Decide what your goals are
Prepared for some serious saving? By saving £6,000 a year (equivalent to £500 a month) towards your retirement, you could trim years off your working life, depending on what your retirement goals are. Based on a 25 year timeline and annual investment growth of 3.5% (net of tax and charges), you could accumulate savings of roughly £241,000. This figure doesn’t take into account the detrimental impact of inflation and assumes payments are made at the beginning of the year.
And there’s the big question. What are your retirement goals? Do you want a comfortable yet frugal retirement? Or would you prefer to live a life of luxury, enjoying all the potential freedoms that your new found free time will have to offer? There’s a whole variety of choices available to you, and your retirement goals will help to inform you of how much you need to save and invest. A financial planner can be a great help in determining this factor as they can give you direction on what the ideal savings plan is for you.
Take advantage of saving opportunities
Various Individual Savings Accounts (ISAs) exist, all with different saving rates that can help you grow your money. The government has recently introduced a new Lifetime ISA where every £1,000 that you contribute receives a 25% bonus added by the government, up to a maximum of £1,000, which could potentially give you an extra £1,000 per year in savings. These are only available for those between 18 and 40 years of age.

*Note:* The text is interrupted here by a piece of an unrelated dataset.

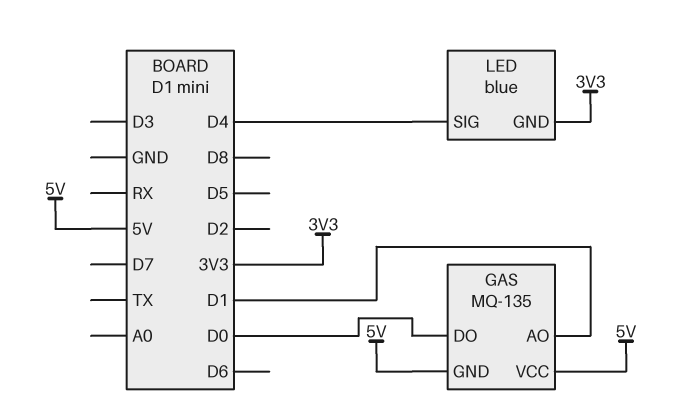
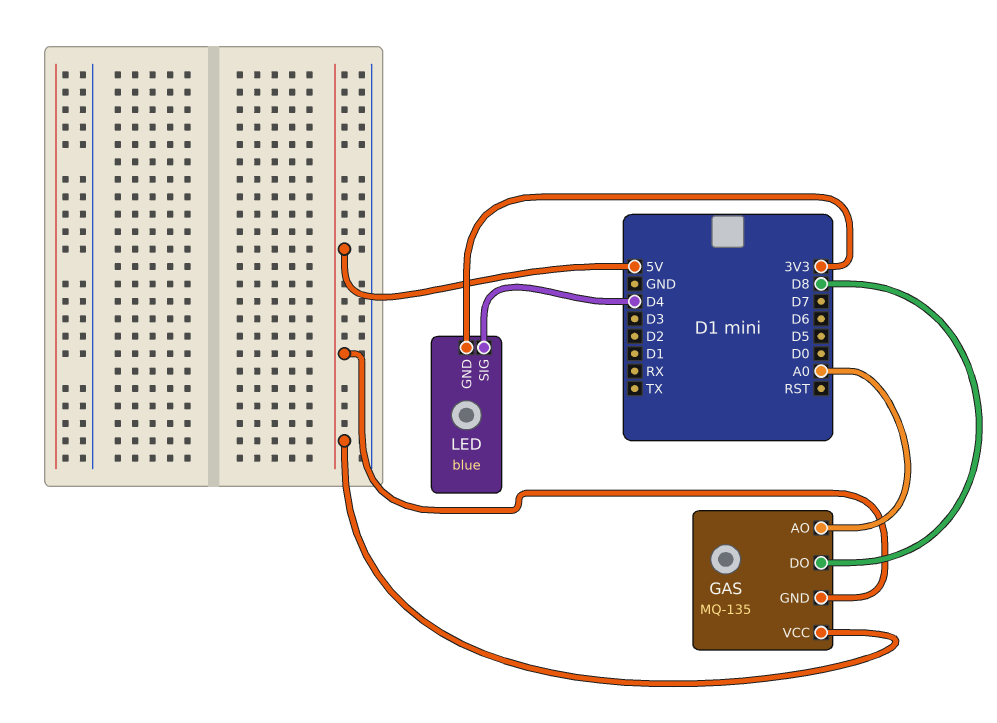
GAS pin AO: D1 -> A0
GAS pin DO: D0 -> D8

Saving money where you can on commuting, household bills, food and other regular outgoings can help to grow your retirement pot quickly and relatively hassle free. Ask yourself whether you really need that streaming service or magazine subscription. Can you find a better deal on your car insurance, energy contract or broadband? The answer is often yes.
Keep your discretionary spending under control
From small seeds of saving do sturdy trees of retirement grow. Simply put, it’s good to aim small when starting your savings journey. No more eating out for lunch, it’s time for homemade meals to be brought into work with you. That £3.50 coffee from your local coffee shop is now going to be an instant in the office. Eliminating the small daily expenses can really help boost your long term savings and help you achieve that desired early retirement. Let’s take our £3.50 coffee for example, the average UK citizen works around 260 days a year—that’s £910 a year!
Ultimately, the message is to save when and where you can. It’s about growing your savings and securing your financial future.
A pension is a long-term investment. The fund value may fluctuate and can go down, which would have an impact on the level of pension benefits available. Pensions are not normally accessible until aged 55. The value of your investment can go down as well as up and you may not get back the full amount you invested. Past performance is not a reliable indicator of future performance.